### TEKS UNTUK DITELAAH

Puncak Makkah Clock Tower memancarkan cahaya hijau terang yang menembus langit saat azan Maghrib berkumandang pada Minggu (17/5/2026) Waktu Arab Saudi. Fenomena visual ini langsung menarik perhatian ribuan jemaah yang berada di sekitar kawasan Masjidil Haram.
Dilansir dari Detikcom, pendaran cahaya hijau tersebut bukan merupakan iluminasi estetika biasa. Otoritas Arab Saudi memanfaatkan sistem tata cahaya tersebut sebagai maklumat resmi masuknya awal bulan Hijriah, termasuk 1 Zulhijah 1447 H.
Kemunculan tanda tersebut sekaligus menjadi penanda bahwa fase puncak ibadah haji kini resmi dimulai. Bagi para jemaah, momentum ini menjadi pengingat bahwa perjalanan menuju Arafah, Muzdalifah, dan Mina (Armuzna) sudah semakin dekat.

######

• [TUGAS YANG DIKERJAKAN]
• 1. Sebutkan semua lokasi yang dicakup singkatan Armuzna dalam teks.
• 2. Berdasarkan teks, jelaskan mengapa cahaya hijau dari puncak Makkah Clock Tower bukan iluminasi estetika biasa.
• 3. Mohon salin bagian teks yang dimulai dari "Kemunculan tanda tersebut" dan berakhir pada "sudah semakin dekat.".
Gunakan hanya teks ini sebagai sumber jawaban.

### DATA YANG DITAMPILKAN

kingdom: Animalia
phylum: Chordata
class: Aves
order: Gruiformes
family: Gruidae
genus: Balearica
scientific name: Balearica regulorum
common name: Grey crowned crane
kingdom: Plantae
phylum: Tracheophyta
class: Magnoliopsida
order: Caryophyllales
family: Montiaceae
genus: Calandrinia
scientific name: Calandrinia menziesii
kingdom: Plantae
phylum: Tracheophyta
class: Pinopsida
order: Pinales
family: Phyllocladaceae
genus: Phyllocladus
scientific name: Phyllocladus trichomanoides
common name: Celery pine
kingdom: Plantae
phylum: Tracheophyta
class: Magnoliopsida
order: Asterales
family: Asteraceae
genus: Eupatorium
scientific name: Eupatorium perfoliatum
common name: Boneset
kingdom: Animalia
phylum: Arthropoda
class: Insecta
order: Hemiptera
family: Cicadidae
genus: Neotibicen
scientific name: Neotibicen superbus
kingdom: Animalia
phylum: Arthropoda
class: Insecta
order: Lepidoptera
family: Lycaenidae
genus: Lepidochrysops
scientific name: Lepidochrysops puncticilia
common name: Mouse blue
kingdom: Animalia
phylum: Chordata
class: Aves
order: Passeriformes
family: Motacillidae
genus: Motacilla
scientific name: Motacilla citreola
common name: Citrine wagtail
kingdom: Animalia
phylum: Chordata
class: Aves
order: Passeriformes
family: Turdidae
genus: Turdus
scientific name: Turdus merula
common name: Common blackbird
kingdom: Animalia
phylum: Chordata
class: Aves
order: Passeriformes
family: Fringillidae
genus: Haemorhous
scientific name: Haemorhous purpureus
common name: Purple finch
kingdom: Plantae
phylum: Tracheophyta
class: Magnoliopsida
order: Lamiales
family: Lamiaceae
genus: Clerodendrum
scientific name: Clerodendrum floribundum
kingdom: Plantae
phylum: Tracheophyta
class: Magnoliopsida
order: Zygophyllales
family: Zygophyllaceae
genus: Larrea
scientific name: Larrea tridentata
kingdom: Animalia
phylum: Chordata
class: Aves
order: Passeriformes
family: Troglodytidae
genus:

######

• [HASIL LATIHAN]
• 1. Arafah, Muzdalifah, dan Mina.

• 2. Otoritas Arab Saudi memanfaatkan sistem tata cahaya itu sebagai maklumat resmi masuknya awal bulan Hijriah, termasuk 1 Zulhijah 1447 H. Kemunculannya juga menandai bahwa fase puncak ibadah haji resmi dimulai.

• 3.
Kemunculan tanda tersebut sekaligus menjadi penanda bahwa fase puncak ibadah haji kini resmi dimulai. Bagi para jemaah, momentum ini menjadi pengingat bahwa perjalanan menuju Arafah, Muzdalifah, dan Mina (Armuzna) sudah semakin dekat.